Useful Information about Myanmar

Myanmar is emerging from decades of isolation and as such, it feels more conservative than nearby countries. It is by far my favourite South East Asian country and now is a good moment to visit before all the changes going on take place. Let me tell you about it from my personal experience.

Myanmar is between two of the world’s great civilizations, China and India, and for this reason its culture is a mixture of both, combined with the native Myanmar native identity and characteristics.

Myanmar is traditional and unique. One fascinating thing is that, in many aspects, it has changed little since British colonial times.

Information can be difficult to access once inside the country, as the internet connection is not good and there are not many tourist information centres yet, so it is a good idea to research the country before your trip.

The first time you arrive in Myanmar you will be impressed by some daily life aspects, such as women wearing long traditional skirts and thanaka make-up, men wearing longyi (skirt), pavements covered in red spit from betel-chewing, friends playing football with bamboo takraw ball, colourful and varied street stalls, tea houses, buses and taxis driving like crazy, peaceful pagodas, beautiful countryside…

The local people of Myanmar are really something special. Over 135 ethnic groups, each with a heritage of its own; they are always happy, friendly, enchanting, smiley, ready to help, very enthusiastic, and proud of you visiting their country and curious to know about you.

There are many pagodas with Buddhas, which contrast beautifully with the Hindu shrines, Jewish mosques, Muslim synagogue and Christian churches from the colonial era.

In Myanmar you can find everything, from big cities like Yangon and Mandalay, to tranquil beach destinations like Ngapali, Chaung Tha & Ngwe Saung, stunning lakes like Inle Lake, and beautiful mountains like outside Kalaw.

If you like shopping there are very good quality handicrafts, art and antique shops, jade and gems markets, and open-air markets like Bogyoke in Yangon.

## [THE DATA]
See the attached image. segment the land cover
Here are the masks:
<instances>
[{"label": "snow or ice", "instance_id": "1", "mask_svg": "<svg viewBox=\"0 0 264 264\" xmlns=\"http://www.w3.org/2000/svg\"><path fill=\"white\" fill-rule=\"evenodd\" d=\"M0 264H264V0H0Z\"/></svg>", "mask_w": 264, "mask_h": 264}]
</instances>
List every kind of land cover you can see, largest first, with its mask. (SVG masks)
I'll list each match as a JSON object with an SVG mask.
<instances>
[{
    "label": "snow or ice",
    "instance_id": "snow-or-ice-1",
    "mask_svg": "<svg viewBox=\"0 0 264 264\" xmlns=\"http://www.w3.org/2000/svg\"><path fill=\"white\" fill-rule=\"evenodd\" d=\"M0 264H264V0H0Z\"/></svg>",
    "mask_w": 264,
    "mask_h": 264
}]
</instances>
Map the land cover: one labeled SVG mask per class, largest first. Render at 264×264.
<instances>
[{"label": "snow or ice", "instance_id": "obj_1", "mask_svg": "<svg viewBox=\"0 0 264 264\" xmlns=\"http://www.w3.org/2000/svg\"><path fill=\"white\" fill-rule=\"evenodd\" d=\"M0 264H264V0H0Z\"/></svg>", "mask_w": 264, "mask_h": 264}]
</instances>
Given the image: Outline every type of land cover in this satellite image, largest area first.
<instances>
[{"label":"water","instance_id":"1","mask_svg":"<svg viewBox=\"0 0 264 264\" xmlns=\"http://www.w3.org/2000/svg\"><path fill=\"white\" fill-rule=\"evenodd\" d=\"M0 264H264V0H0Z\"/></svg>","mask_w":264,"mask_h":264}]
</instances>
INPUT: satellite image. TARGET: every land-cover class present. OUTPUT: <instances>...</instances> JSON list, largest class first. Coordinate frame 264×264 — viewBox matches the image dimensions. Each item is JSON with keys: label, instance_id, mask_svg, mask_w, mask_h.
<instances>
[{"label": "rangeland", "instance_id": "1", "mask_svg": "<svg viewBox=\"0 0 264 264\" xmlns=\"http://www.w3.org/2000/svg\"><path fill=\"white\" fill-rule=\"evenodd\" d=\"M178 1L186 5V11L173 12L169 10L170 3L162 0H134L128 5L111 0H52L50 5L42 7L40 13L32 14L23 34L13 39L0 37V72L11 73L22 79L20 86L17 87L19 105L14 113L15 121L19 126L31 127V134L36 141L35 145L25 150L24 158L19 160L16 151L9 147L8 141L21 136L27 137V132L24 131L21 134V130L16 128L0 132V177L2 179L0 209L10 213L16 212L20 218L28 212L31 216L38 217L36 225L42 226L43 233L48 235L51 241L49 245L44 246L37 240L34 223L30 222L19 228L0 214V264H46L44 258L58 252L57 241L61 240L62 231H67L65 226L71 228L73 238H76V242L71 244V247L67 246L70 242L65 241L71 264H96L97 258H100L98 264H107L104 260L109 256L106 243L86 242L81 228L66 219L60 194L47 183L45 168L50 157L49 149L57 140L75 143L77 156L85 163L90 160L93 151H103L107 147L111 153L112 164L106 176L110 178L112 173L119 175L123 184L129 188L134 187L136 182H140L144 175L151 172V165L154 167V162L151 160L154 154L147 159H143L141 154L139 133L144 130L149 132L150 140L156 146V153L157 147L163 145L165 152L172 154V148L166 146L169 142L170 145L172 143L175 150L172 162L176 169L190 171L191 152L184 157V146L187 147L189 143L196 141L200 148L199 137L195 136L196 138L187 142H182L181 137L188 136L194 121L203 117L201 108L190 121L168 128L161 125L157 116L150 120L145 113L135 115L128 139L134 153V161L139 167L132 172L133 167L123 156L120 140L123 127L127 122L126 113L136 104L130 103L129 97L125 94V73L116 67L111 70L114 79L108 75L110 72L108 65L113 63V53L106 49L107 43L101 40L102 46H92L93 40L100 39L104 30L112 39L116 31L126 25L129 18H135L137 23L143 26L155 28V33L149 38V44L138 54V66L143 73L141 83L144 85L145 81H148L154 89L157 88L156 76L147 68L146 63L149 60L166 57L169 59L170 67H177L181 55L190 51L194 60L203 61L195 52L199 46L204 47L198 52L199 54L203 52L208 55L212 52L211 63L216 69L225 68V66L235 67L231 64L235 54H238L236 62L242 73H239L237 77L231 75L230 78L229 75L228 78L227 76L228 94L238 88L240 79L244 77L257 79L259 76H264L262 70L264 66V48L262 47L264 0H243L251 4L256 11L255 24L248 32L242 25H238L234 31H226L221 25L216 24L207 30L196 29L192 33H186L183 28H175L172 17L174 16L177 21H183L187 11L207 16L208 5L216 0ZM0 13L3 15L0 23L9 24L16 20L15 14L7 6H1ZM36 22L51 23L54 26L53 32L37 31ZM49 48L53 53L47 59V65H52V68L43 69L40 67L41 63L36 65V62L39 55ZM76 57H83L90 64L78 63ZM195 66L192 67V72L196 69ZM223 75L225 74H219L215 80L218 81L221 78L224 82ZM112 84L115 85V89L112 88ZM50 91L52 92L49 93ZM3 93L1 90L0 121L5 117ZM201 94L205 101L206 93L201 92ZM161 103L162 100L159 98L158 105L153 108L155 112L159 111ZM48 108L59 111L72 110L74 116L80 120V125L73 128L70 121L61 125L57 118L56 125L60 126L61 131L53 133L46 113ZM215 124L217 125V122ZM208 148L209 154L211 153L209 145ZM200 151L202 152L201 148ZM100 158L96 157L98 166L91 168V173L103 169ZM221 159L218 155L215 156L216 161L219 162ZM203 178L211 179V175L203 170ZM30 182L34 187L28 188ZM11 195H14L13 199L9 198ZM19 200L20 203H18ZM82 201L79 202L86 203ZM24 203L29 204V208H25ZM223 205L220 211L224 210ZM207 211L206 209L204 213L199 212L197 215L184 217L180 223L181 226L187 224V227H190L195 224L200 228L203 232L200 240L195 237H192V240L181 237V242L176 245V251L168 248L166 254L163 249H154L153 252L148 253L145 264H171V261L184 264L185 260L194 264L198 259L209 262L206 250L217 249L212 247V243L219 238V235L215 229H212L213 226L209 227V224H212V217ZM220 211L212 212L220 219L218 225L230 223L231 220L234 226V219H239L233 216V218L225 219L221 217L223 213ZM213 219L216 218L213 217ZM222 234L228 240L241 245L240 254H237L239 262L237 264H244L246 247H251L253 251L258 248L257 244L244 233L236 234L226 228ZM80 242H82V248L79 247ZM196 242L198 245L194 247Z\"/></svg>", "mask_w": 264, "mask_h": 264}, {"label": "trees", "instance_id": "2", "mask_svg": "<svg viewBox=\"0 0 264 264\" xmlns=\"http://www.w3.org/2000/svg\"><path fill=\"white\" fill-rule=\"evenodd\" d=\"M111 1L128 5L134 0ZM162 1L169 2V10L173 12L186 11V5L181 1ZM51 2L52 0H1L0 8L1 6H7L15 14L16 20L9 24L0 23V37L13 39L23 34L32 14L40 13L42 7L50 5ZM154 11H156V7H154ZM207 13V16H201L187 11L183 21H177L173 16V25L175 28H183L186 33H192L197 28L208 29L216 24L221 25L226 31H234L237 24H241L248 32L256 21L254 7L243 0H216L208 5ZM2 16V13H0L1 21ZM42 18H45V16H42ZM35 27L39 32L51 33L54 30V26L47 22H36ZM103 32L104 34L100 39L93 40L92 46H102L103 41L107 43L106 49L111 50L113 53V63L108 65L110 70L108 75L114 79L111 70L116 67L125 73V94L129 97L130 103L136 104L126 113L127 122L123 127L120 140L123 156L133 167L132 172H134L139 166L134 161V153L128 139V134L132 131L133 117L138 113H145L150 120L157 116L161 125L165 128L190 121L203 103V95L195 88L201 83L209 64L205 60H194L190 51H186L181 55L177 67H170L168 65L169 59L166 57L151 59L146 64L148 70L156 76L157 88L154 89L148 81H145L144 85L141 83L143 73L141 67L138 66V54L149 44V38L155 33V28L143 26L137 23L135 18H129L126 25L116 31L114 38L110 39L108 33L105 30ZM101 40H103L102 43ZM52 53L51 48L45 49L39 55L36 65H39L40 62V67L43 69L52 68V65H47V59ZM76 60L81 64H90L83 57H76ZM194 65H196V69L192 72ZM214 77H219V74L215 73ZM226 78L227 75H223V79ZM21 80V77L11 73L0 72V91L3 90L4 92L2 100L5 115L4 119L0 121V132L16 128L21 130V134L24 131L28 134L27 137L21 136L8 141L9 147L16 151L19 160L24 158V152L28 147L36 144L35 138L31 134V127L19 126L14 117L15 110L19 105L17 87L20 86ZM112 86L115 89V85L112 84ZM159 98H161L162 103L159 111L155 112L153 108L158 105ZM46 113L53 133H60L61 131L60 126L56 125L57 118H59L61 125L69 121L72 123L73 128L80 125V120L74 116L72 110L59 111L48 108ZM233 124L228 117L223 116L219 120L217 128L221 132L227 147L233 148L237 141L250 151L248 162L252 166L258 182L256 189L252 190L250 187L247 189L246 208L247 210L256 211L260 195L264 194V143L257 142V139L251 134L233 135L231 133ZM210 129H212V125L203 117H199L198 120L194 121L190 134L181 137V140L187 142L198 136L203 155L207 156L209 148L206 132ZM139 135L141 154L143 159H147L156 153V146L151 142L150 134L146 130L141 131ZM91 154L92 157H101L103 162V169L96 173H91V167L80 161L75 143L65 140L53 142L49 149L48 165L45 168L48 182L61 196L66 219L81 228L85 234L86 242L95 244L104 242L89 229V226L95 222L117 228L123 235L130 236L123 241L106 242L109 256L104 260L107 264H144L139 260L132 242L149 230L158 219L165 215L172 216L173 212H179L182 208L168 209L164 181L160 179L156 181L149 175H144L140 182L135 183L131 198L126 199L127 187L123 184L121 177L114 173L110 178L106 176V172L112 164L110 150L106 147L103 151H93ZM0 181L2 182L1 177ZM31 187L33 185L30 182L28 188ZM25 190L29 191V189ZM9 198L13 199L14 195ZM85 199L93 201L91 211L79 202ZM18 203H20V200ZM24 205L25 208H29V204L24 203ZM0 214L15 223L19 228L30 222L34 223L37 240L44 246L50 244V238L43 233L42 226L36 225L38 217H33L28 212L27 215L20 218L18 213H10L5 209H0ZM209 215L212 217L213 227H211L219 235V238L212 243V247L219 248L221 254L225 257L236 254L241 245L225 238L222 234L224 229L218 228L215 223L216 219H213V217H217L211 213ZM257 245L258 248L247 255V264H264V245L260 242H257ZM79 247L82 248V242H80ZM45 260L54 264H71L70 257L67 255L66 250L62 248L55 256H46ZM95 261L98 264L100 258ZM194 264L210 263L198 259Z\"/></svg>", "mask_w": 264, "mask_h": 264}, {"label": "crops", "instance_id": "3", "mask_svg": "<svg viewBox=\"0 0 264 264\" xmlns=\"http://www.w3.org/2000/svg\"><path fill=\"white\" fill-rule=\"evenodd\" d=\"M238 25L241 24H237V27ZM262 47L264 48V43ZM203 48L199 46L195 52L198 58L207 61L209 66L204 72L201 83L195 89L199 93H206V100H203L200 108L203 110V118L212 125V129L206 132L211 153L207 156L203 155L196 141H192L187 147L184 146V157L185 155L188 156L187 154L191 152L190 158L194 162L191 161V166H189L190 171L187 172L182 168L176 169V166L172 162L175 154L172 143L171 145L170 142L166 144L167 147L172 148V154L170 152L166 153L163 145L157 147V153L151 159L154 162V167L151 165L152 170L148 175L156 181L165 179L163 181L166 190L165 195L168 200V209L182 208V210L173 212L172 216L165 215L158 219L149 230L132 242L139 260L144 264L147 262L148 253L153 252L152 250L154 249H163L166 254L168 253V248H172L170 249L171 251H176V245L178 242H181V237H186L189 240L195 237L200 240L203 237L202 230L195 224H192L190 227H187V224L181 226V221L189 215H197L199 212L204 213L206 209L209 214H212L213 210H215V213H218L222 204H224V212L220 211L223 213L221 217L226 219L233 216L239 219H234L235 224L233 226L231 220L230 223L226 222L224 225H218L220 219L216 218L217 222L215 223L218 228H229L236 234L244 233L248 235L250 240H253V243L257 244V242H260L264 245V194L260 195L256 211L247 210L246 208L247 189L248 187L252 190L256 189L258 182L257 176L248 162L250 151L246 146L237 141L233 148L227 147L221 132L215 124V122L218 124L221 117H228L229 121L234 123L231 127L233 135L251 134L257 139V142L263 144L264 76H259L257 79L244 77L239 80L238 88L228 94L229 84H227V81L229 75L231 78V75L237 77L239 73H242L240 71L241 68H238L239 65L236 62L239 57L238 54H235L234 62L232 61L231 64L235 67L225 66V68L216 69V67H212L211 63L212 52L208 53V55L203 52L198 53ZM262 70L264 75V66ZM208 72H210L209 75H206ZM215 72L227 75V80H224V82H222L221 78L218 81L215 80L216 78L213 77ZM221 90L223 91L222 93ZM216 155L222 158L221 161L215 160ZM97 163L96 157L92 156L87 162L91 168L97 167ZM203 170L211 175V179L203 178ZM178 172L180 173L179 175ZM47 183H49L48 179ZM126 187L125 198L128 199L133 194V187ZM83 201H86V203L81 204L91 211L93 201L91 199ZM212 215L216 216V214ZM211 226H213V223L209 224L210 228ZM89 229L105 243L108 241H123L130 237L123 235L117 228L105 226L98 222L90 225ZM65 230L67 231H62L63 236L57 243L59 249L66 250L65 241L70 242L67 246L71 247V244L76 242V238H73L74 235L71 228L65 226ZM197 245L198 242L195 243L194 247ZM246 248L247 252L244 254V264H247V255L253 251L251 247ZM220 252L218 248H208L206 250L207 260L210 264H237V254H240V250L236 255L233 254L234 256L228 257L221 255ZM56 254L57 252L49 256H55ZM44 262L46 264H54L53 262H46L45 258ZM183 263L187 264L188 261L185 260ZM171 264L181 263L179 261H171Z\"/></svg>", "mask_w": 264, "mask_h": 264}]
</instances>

## [INSTRUCTIONS FOR THE TASK]
Continue the travel text about Myanmar above, starting right after its last sentence about shopping, with a few more paragraphs in the same first-person voice.

## [WRITTEN REPLY]
Food markets and restaurants offer really tasty and varied cuisines. Chinese, Indian and Burmese are the most popular, but as the country opens up you can find more and more international cuisine. They all have a place in Myanmar streets and you will find stalls and restaurants serving Chinese or Indian food, tea houses for Burmese food, Thai restaurant, all in the same street.

Cars are ancient and designed for the left-hand side of the road, although they are now driven on the right. Motorbikes are popular but in Yangon they are forbidden. Trickshaws are the alternative and very often used for short distance.

If you need to make phone calls, you can do it from your hotel lobby or from the street, where you can find tables with phones to use for about 100 kyats per minute. You can also buy prepaid SIM cards to use whilst you are in the country. They are very cheap (1,500 kyats) and you can easily top up to use internet data, which works quiet well.

Power outrages occur everywhere. Some hotels and shops have generators 24 hours and in some smaller villages they have short scheduled periods for electricity from 6 pm to midnight. It’s a good idea to pack a torch.

The pace in Myanmar is different. People are usually in much less of a hurry and you will have to be patient in local restaurants and tea houses to be served.

 

– Dos and Don’ts:

  • Remove shoes and dress respectfully (no shorts, short skirts or exposed shoulders) on entering a Buddhist site.
  • Monks and nuns that you will see in the streets should not be touched.
  • Don’t touch somebody on the head (including a child)
  • Couples should avoid public displays of affection.
  • Before coming inside a house take off your shoes.
  • Don’t point your feet at anyone or anything and apologise if you brush someone with your foot.
  • Ask before photographing anyone. Check responsible photography tips.
  • Shake hands or pass money with your right hand, with left hand holding up your right arm.
  • Eat from the spoon and hold a fork in the left hand to push food onto the spoon.
  • Talk to locals and be nice to them. They want to know and are curious about life outside Myanmar.
  • Don’t speak politics with locals unless they start the subject first.

Check out my full article with my comments about Dos and Don’ts for tourists with funny cartoons from different local cartoonists to show tourists about Myanmar culture and customs.

 

– Must see:

Yangon: Shwedagon Pagoda and Shwemokhtaw Paya (Pathein)

South-east: Temples around Mawlamyine, caves with Buddhist art almost untouched and the Golden Rock at Mt Kyaiktiyo.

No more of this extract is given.